The artist is not an artist, but he is an artist; this old paradox seems to come from different semantic sources based on a philosophical proposition in which that what is denied becomes asserted and where the truth is only known through its negation. The artist conceals himself and his work under forms that not only refuse to be conventional art forms, but are not usual art forms. The game consists of being what seems to be denied by the artist himself as well as he adapts the existing world into the furniture of his own art world. Reality and symbol are at the beginning of a construct in which the artist transforms the value of things into an artistic and aesthetic category. He himself looks like a foreigner in a world of mass consumption, where goods are the only existing world and he tries to reverse their meaning to make them say something which was unknown till then. He works with, as if they were tools to organize into a language of its own, where analogies among things allow him to perform an entirely new world where he lives and works. Relocating already existing things is part of the artist´s activity as well as a way of assembling them while contesting what we call the truth, when we identify it only with what we see. Furthermore it reminds us that the truth is invisible, in spite of its reversible connections with what seems to be the real world, as it is what remains behind the image itself and that what is represented by it.

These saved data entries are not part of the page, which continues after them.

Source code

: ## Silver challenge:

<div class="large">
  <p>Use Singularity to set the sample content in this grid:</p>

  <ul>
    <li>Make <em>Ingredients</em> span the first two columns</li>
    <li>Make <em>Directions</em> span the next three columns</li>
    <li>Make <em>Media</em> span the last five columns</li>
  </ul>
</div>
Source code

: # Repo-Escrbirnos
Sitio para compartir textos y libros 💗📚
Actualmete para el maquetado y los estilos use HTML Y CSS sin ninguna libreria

His attempt to explore a system of representation based on appropriation and dystopia makes him aware of what he is in charge of, if he assumes what he believes an artist must be without being an artist, and the treachery of images when trying to represent reality. Wang Zhiyuan employs familiar objects and goods and subverts them in order to change the relations we have established with them. This practice allows him to discover that what we usually ignore of the things we see and makes us sense their autonomy. Hence the artist is bound to create a composition in which the visual elements must say something that alters our way of looking at things. This is what he manages to do in works like the ones quoted here and also in “The Cross behind the Underpants” (2008), a multi-media installation too, where a pneumatic machine opens the big structure leaving a whole in the shape of a cross while a video is projected on it, at the same time that the light switches on and off. Controlled by a computer, the scene lasts five minutes and comes back to existence every another three minutes. The subject is somehow common to “Object of Desire” and “Purge”, although the cross makes more explicit certain issues related to systems of thought and beliefs, taking into account the different modes of looking at them and behave accordingly.

Coming back to the statement This is not an artist | The treachery of images I would like to add that negation is part of a dialectical process through which assertion comes from a previous denial of that what seems to be and can be at the same time. This is why it might be said he is not an artist, because he is precisely that and why images can mean a betrayal in relation to what they really mean, because they can be something else and different from what they apparently are. The semantic game between the word and what it represents shows the disruption of meanings that the artist undertakes as a writer without being a writer or as an artist who is not an artist, because he is more than an artist. “In the sea of darkness”, as he says while explaining what the artist wants to communicate in the installation “Close to Warmth”, he enters in the language domain and comparative linguistics to show how tricky the words can be depending on the codes used to organize them as signifiers of an existing or non-existing reality, through the statements that are built up as such, in spite of resisting any definition.